In “Spreading Freedom And Saving Money: The Fiscal Impact of the D.C. Voucher Program,” Susan Aud, senior fellow at the Friedman Foundation, and Leon Michos, adjunct professor of economics at George Washington University, evaluate changes to the D.C. voucher program that would create incentives for public schools to improve - and still save the city $3 million even without the federal funding included in the current program.
The authors argue that the process by which the D.C. Public School System (DCPS) and its schools are funded is not conducive to efficiency or excellence. Under the program’s current design, DCPS is rewarded for declining enrollment.
“Although market forces are one of the primary rationales behind voucher programs, such forces are reversed in the D.C. voucher plan. There is, in fact, a financial incentive for the District and DCPS to encourage students to leave their system,” the authors report. In other words, public schools are not losing money for students they do not have to educate.

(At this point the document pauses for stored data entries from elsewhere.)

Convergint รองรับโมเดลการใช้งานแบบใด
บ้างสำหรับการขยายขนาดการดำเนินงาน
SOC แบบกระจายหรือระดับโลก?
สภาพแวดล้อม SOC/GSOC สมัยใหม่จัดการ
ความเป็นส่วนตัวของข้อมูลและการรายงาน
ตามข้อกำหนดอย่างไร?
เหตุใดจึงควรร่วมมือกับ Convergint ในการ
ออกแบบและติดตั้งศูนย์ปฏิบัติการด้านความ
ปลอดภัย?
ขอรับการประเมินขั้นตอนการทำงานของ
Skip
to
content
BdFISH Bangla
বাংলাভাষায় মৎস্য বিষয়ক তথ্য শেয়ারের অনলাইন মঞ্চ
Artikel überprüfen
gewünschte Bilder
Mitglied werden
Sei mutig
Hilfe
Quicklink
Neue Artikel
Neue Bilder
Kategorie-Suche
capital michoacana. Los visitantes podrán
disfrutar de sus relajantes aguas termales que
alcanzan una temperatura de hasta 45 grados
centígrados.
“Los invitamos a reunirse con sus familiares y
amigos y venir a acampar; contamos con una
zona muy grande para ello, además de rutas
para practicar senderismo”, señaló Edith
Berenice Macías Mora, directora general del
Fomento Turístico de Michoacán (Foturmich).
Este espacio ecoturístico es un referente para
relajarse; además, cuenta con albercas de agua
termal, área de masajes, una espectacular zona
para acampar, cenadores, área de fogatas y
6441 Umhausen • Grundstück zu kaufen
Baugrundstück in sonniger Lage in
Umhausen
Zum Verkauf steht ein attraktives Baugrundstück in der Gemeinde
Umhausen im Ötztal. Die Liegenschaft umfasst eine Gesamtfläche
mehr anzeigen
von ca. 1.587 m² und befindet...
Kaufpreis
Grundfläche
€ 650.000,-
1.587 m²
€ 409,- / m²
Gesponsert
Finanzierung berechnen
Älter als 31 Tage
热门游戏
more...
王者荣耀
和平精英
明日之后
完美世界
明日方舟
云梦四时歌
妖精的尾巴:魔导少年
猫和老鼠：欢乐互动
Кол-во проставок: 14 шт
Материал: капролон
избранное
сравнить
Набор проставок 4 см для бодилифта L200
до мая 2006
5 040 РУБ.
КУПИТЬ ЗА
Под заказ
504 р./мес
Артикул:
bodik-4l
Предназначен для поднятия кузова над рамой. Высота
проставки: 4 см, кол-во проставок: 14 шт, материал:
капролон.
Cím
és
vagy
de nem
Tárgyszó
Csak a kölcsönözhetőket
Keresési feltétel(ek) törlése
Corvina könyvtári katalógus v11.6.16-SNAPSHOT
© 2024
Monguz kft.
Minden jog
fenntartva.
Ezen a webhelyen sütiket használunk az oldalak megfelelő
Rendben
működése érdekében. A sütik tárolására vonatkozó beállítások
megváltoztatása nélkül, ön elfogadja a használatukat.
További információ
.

Aud and Michos then evaluate the fiscal impact of several proposed changes to the D.C. program. They find that “The prospect for smaller budgets due to declining enrollments would provide DCPS with the necessary incentive to improve,” under a “locally funded means tested” version of the voucher program. In addition, the authors note the advantages of an expanded universal school choice program: “Given that nearly every voucher student saves D.C. money, it might be beneficial to open the program up to all parents rather than just to a limited number of low-income parents.”